I am new to GTO's and this forum so please excuse my naïve questions.

I just bought a Burgundy 1965 GTO.

It has the original stock wheels and original red line tires.

While I like the tires themselves, I do not like the wheels.

I am thinking of buying these 5 spoke, shiny silver rims from American Racing:

14 inch 14X7 Torq Thrust II Wheels Rims Early General Motors 5x4 75 4 0BS | eBay

Can anyone give me opinions on these wheels please?


----------



## Rukee (Feb 8, 2007)

I think they look too new. Although not saying they wouldn't look great on the car. I like the original Cragars which are period correct as I was told they first came out in `66.


I boned your other thread, please don't start more threads covering the same subject.


----------



## Tridentine (Aug 8, 2013)

Thanks Rukee.

What do Cragers from '66 look like?


----------



## Tridentine (Aug 8, 2013)

Rukee,
I like the wheels on your picture of your 65 in the snow.

Are they Cragers?


----------



## Rukee (Feb 8, 2007)

The rims on my `65 are the style.

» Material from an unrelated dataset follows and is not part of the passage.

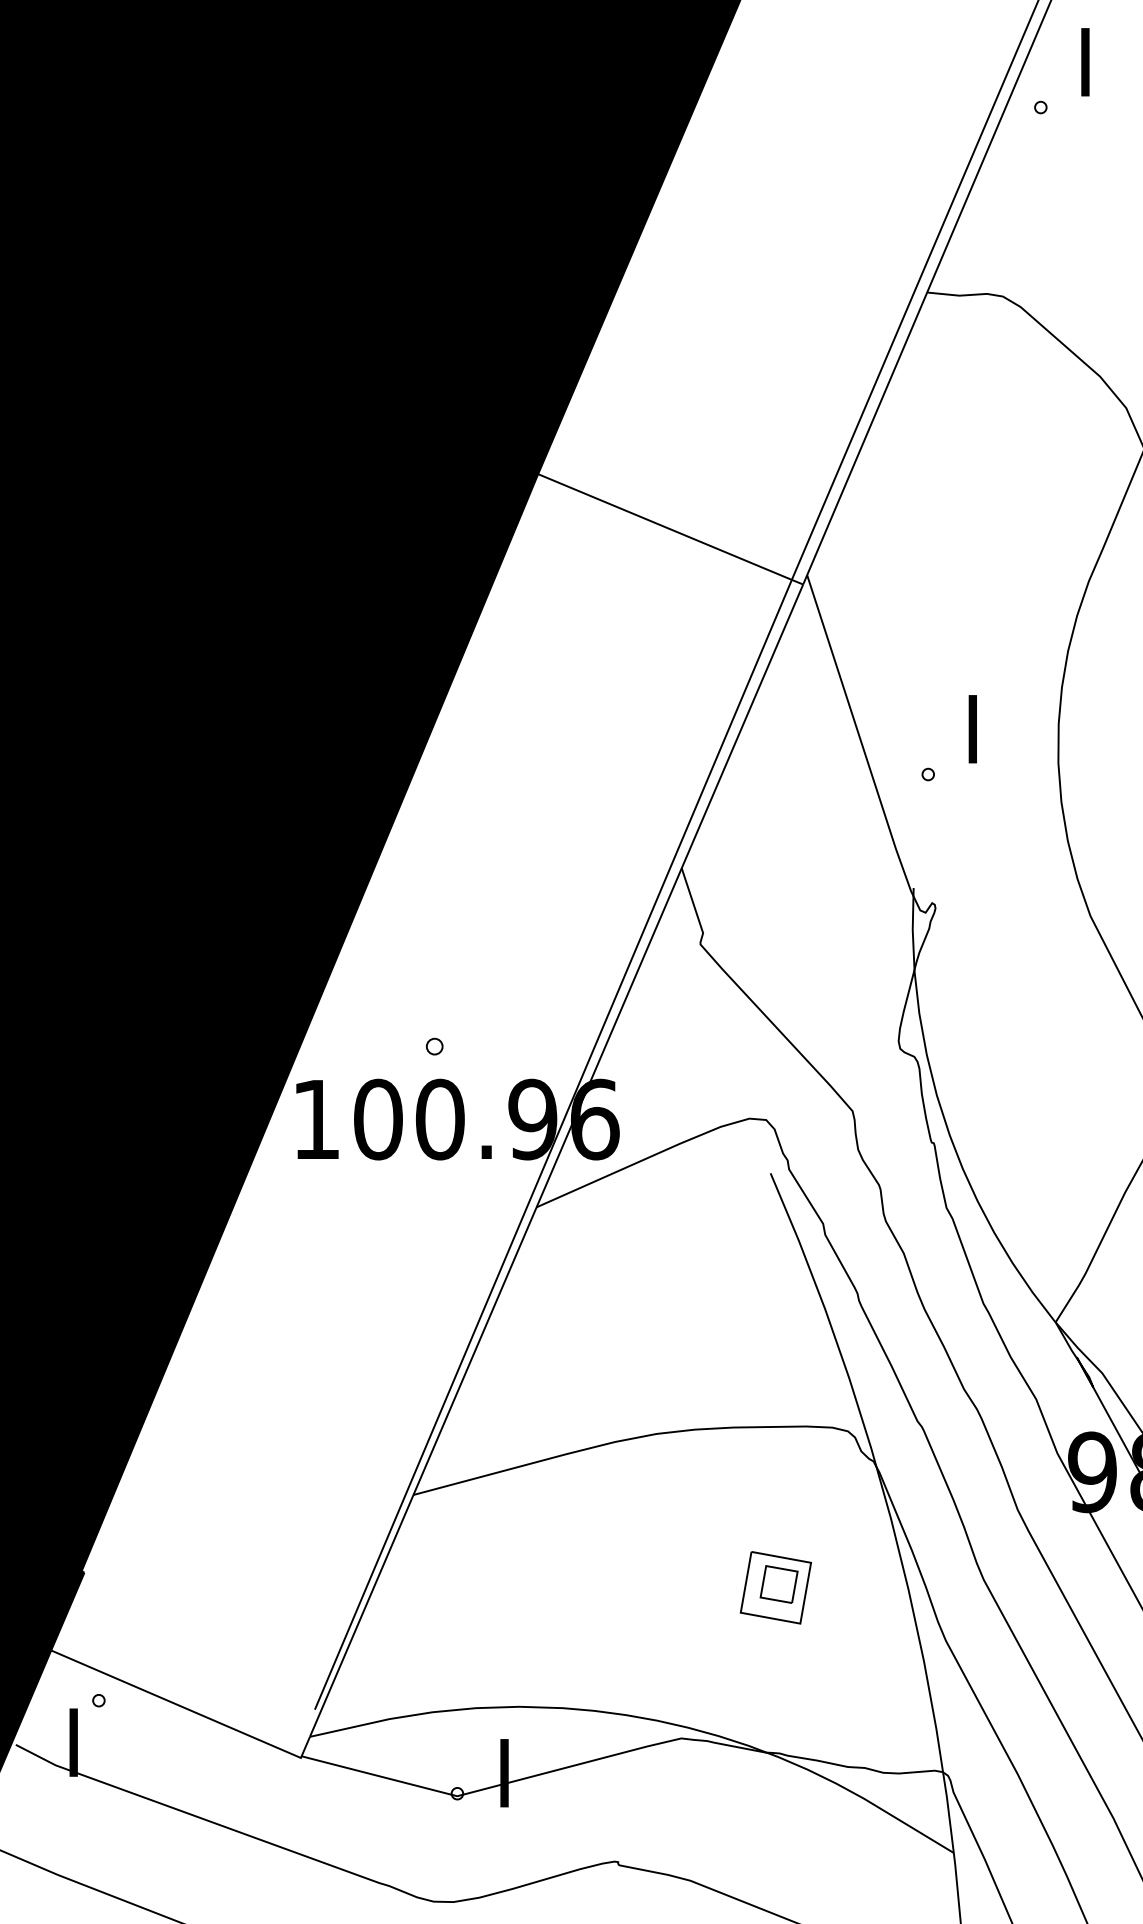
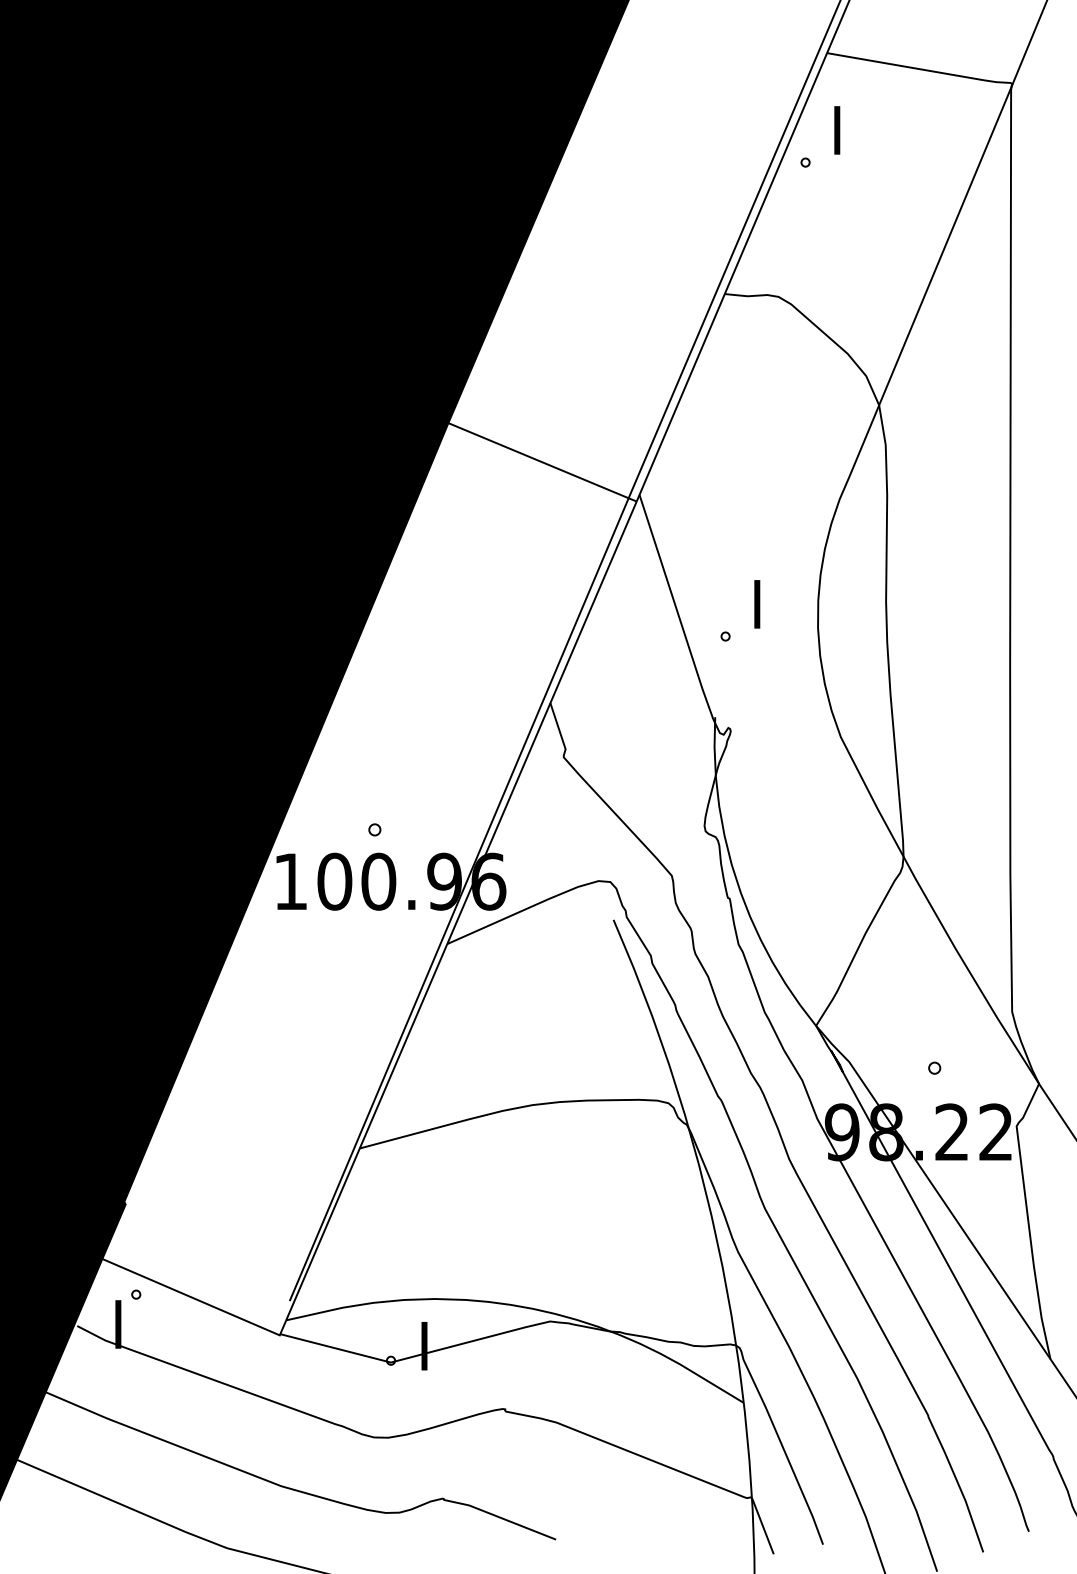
part: (776, 1587) -> (617, 1214), removed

If the picture in the snow is when the car is Blue Charcoal, yes they are Cragars, if the car was white, then those were just steel wheels.
I bought these at Summit Racing, 14" on the front and 15s on the back.


----------



## Tridentine (Aug 8, 2013)

Are these wheels appropriate for a 1965 GTO, and is this a fair price for a set of 4?:
Cragar 08 61 s s Super Sport Chrome Wheel 14"x7" 5x4 75" Set of 4 61716 4 | eBay

Thank you.


----------



## geeteeohguy (Feb 2, 2008)

How about the old style American Racing Torque Thrusts in aluminum with the dark grey spokes? Period perfect and they are an excellent wheel, too.


----------



## Rukee (Feb 8, 2007)

Those are the style I mentioned, however I don't think the 2.625" back spacing is correct. Check this page for proper fitment.
https://www.rsracing.com/tech-wheel.html


----------



## Tridentine (Aug 8, 2013)

Thank you GTO Guy, but I really prefer the brighter look.


----------



## Tridentine (Aug 8, 2013)

Rukee said:


> Those are the style I mentioned, however I don't think the 2.625" back spacing is correct. Check this page for proper fitment.
> https://www.rsracing.com/tech-wheel.html


Rukee, what is the correct back spacing for a 65, or do they differ from car to car?


----------



## Rukee (Feb 8, 2007)

Not positive, but I think mine are like 4 1/2 to 4 3/4". Others may chime in too.


----------



## geeteeohguy (Feb 2, 2008)

If you prefer the brighter look, you can't go wrong with Cragars. If you're rich, you could install a reproduction set of Hurst wheels and really turn some heads!!


----------